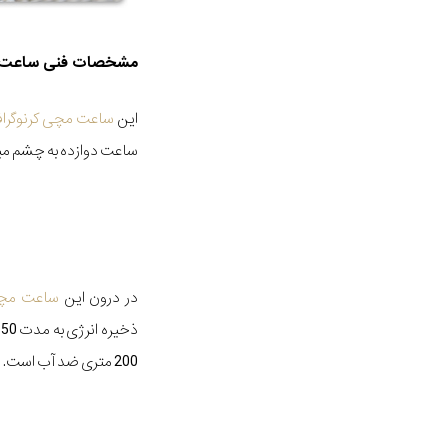
مشخصات فنی ساعت:
این
ساعت مچی کرنوگراف
ساعت دوازده به چشم می
در درون این
ساعت مچی
ذ
200 متری ضد آب است.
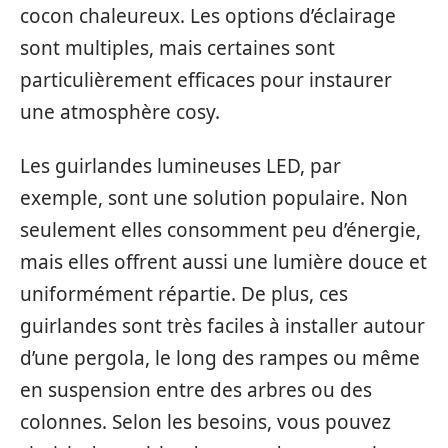
cocon chaleureux. Les options d’éclairage
sont multiples, mais certaines sont
particulièrement efficaces pour instaurer
une atmosphère cosy.
Les guirlandes lumineuses LED, par
exemple, sont une solution populaire. Non
seulement elles consomment peu d’énergie,
mais elles offrent aussi une lumière douce et
uniformément répartie. De plus, ces
guirlandes sont très faciles à installer autour
d’une pergola, le long des rampes ou même
en suspension entre des arbres ou des
colonnes. Selon les besoins, vous pouvez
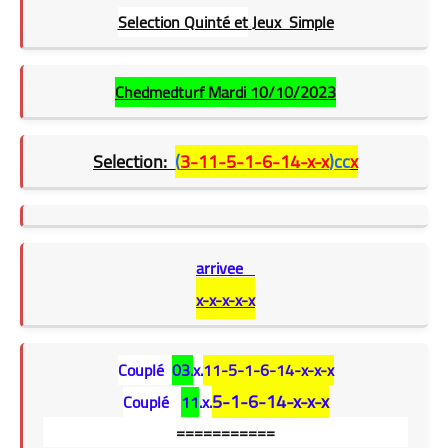
Selection Quinté et
Jeux Simple
Chedmedturf Mardi
10/10/2023
Selection:
(
3-11-5-1-6-14-x-x
)cc
x
arrivee
x-x-x-x-x
Couplé
03.
x.
11-5-1-6-14-x-x-x
5-1-6-14-x-x-x
Couplé
11
.x.
===========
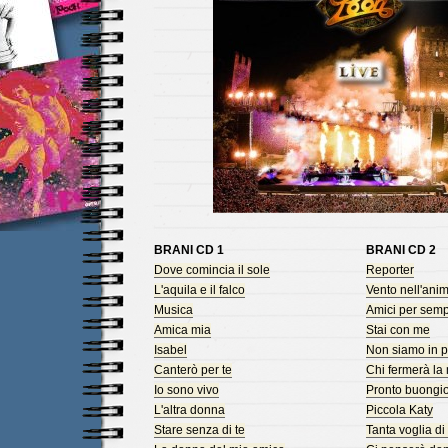
BRANI CD 1
BRANI CD 2
Dove comincia il sole
Reporter
L'aquila e il falco
Vento nell'ani
Musica
Amici per sem
Amica mia
Stai con me
Isabel
Non siamo in p
Canterò per te
Chi fermerà la
Io sono vivo
Pronto buongio
L'altra donna
Piccola Katy
Stare senza di te
Tanta voglia di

# # # #

DIRECTIVE: Duplicate the lines starting with the first one and going on through the line with "200 متری ضد آب است.". Leave the pictures out of your copy.

RESPONSE TO THIS TASK:
مشخصات فنی ساعت:
این
ساعت مچی کرنوگراف
ساعت دوازده به چشم می
در درون این
ساعت مچی
ذ
200 متری ضد آب است.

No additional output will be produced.